>>

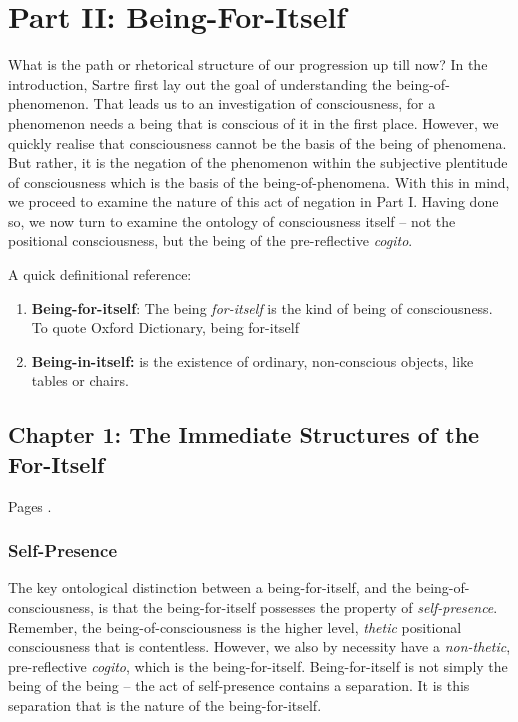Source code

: \chapter{Part II: Being-For-Itself}

\textsf{What is the path or rhetorical structure of our progression up till now? In the introduction, Sartre first lay out the goal of understanding the being-of-phenomenon. That leads us to an investigation of consciousness, for a phenomenon needs a being that is conscious of it in the first place. However, we quickly realise that consciousness cannot be the basis of the being of phenomena. But rather, it is the negation of the phenomenon within the subjective plentitude of consciousness which is the basis of the being-of-phenomena. With this in mind, we proceed to examine the nature of this act of negation in Part I. Having done so, we now turn to examine the ontology of consciousness itself -- not the positional consciousness, but the being of the pre-reflective \emph{cogito}.}

\noindent
A quick definitional reference:

\begin{enumerate}
  \item \textbf{Being-for-itself}: The being \emph{for-itself} is the kind of being of consciousness. To quote Oxford Dictionary, being for-itself 
  \item \textbf{Being-in-itself:} is the existence of ordinary, non-conscious objects, like tables or chairs.
\end{enumerate}

\section{Chapter 1: The Immediate Structures of the For-Itself}

Pages \autocite[121 -- 162]{sartre}.

\subsection{Self-Presence}

The key ontological distinction between a being-for-itself, and the being-of-consciousness, is that the being-for-itself possesses the property of \emph{self-presence}. Remember, the being-of-consciousness is the higher level, \emph{thetic} positional consciousness that is contentless. However, we also by necessity have a \emph{non-thetic}, pre-reflective \emph{cogito}, which is the being-for-itself. Being-for-itself is not simply the being of the being -- the act of self-presence contains a separation. It is this separation that is the nature of the being-for-itself.

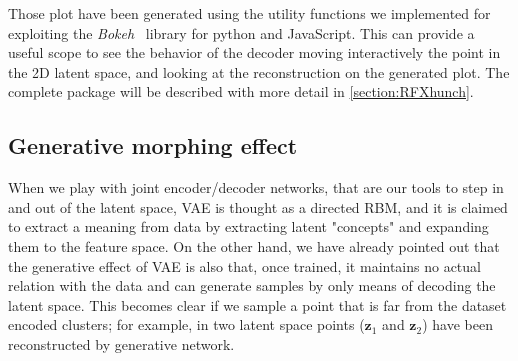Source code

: Those plot have been generated using the utility functions we implemented for \RFXhunch exploiting the \textit{Bokeh}~\cite{bokeh} library for python and JavaScript. This can provide a useful scope to see the behavior of the decoder moving interactively the point in the 2D latent space, and looking at the reconstruction on the generated plot.
The complete \RFXhunch package will be described with more detail in \cref{section:RFXhunch}.
%
\subsection{Generative morphing effect}
When we play with joint encoder/decoder networks, that are our tools to step in and out of the latent space, \acs{VAE} is thought as a directed \acs{RBM}, and it is claimed to extract a meaning from data by extracting latent "concepts" and expanding them to the feature space. On the other hand, we have already pointed out that the generative effect of \acs{VAE} is also that, once trained, it maintains no actual relation with the data and can generate samples by only means of decoding the latent space. This becomes clear if we sample a point that is far from the dataset encoded clusters; for example, in \Figure{\ref{fig:step1_morph}} two latent space points ($\bm{z}_1$ and $\bm{z}_2$) have been reconstructed by generative network. 
%
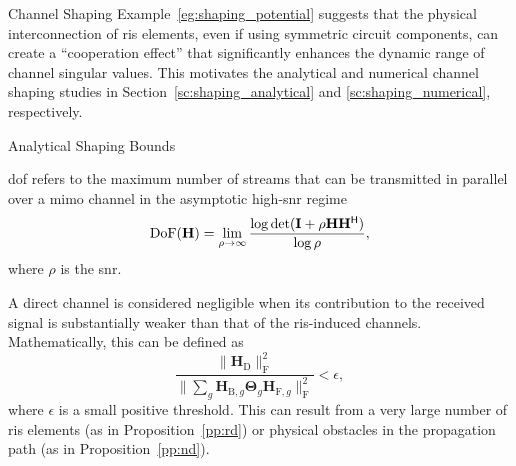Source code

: \documentclass[journal]{IEEEtran}
\begin{document}
\begin{section}{Channel Shaping}
	Example~\ref{eg:shaping_potential} suggests that the physical interconnection of \gls{ris} elements, even if using symmetric circuit components, can create a ``cooperation effect'' that significantly enhances the dynamic range of channel singular values.
	This motivates the analytical and numerical channel shaping studies in Section~\ref{sc:shaping_analytical} and \ref{sc:shaping_numerical}, respectively.

	\begin{subsection}{Analytical Shaping Bounds}
		\label{sc:shaping_analytical}
		\begin{definition}
			\gls{dof} refers to the maximum number of streams that can be transmitted in parallel over a \gls{mimo} channel in the asymptotic high-\gls{snr} regime
			\begin{equation}
				\textnormal{DoF}(\mathbf{H}) = \lim_{\rho \to \infty} \frac{\log \det(\mathbf{I} + \rho \mathbf{H} \mathbf{H}^\mathsf{H})}{\log \rho},
			\end{equation}
			where $\rho$ is the \gls{snr}.
		\end{definition}

		\begin{definition}
			A direct channel is considered negligible when its contribution to the received signal is substantially weaker than that of the \gls{ris}-induced channels. Mathematically, this can be defined as
			\begin{equation*}
				\frac{\lVert \mathbf{H}_\mathrm{D} \rVert _\mathrm{F}^2}{\lVert \sum_g \mathbf{H}_{\mathrm{B},g} \mathbf{\Theta}_g \mathbf{H}_{\mathrm{F},g} \rVert _\mathrm{F}^2} < \epsilon,
			\end{equation*}
			where $\epsilon$ is a small positive threshold.
			This can result from a very large number of \gls{ris} elements (as in Proposition~\ref{pp:rd}) or physical obstacles in the propagation path (as in Proposition~\ref{pp:nd}).


\end{definition}
\end{subsection}
\end{section}
\end{document}
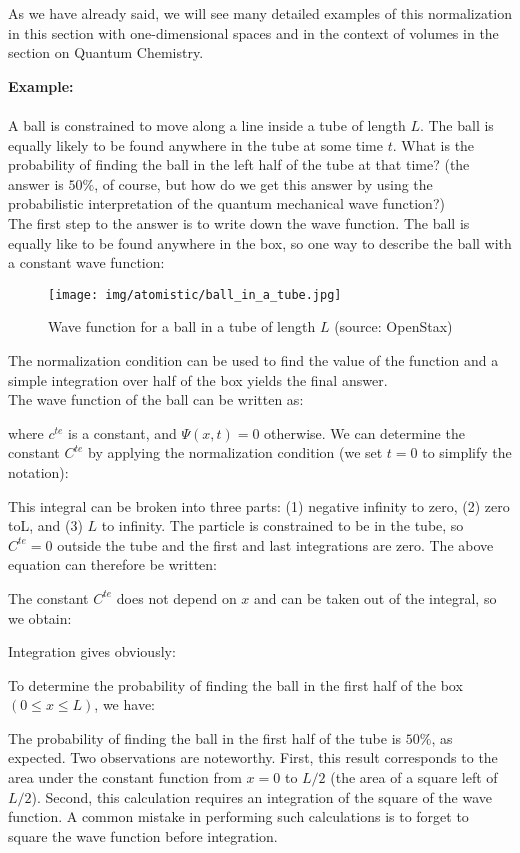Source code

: 	As we have already said, we will see many detailed examples of this normalization in this section with one-dimensional spaces and in the context of volumes in the section on Quantum Chemistry.
	 \begin{tcolorbox}[colframe=black,colback=white,sharp corners]
	\textbf{{\Large {}}Example:}\\\\
	A ball is constrained to move along a line inside a tube of length $L$. The ball is equally likely to be found anywhere in the tube at some time $t$. What is the probability of finding the ball in the left half of the tube at that time? (the answer is $50\%$, of course, but how do we get this answer by using the probabilistic interpretation of the quantum mechanical wave function?)\\
	
	The first step to the answer is to write down the wave function. The ball is equally like to be found anywhere in the box, so one way to describe the ball with a constant wave function:
	\begin{figure}[H]
		\centering
		\texttt{[image: img/atomistic/ball\_in\_a\_tube.jpg]}	
		\caption[]{Wave function for a ball in a tube of length $L$ (source: OpenStax)}
	\end{figure}
	The normalization condition can be used to find the value of the function and a simple integration over half of the box yields the final answer.\\
	
	The wave function of the ball can be written as:
	
	where $c^{te}$ is a constant, and  $\Psi(x,t)=0$ otherwise. We can determine the constant $C^{te}$ by applying the normalization condition (we set  $t=0$  to simplify the notation):
	
	This integral can be broken into three parts: (1) negative infinity to zero, (2) zero to$ $L, and (3) $L$ to infinity. The particle is constrained to be in the tube, so $C^{te}=0$ outside the tube and the first and last integrations are zero. The above equation can therefore be written:
	
	\end{tcolorbox}
	
	\begin{tcolorbox}[colframe=black,colback=white,sharp corners]
	The constant $C^{te}$ does not depend on $x$ and can be taken out of the integral, so we obtain:
	
	Integration gives obviously:
	
	To determine the probability of finding the ball in the first half of the box $( 0\le x\le L)$, we have:
	
	The probability of finding the ball in the first half of the tube is $50\%$, as expected. Two observations are noteworthy. First, this result corresponds to the area under the constant function from $x=0$ to $L/2$ (the area of a square left of $L/2$). Second, this calculation requires an integration of the square of the wave function. A common mistake in performing such calculations is to forget to square the wave function before integration.
	\end{tcolorbox}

<<

### What you have to do
All lines above between those holding "This motivates the" and "where $\rho$ is", inclusive, must be set down unchanged, and no other line may be included.

### Solution below
	This motivates the analytical and numerical channel shaping studies in Section~\ref{sc:shaping_analytical} and \ref{sc:shaping_numerical}, respectively.

	\begin{subsection}{Analytical Shaping Bounds}
		\label{sc:shaping_analytical}
		\begin{definition}
			\gls{dof} refers to the maximum number of streams that can be transmitted in parallel over a \gls{mimo} channel in the asymptotic high-\gls{snr} regime
			\begin{equation}
				\textnormal{DoF}(\mathbf{H}) = \lim_{\rho \to \infty} \frac{\log \det(\mathbf{I} + \rho \mathbf{H} \mathbf{H}^\mathsf{H})}{\log \rho},
			\end{equation}
			where $\rho$ is the \gls{snr}.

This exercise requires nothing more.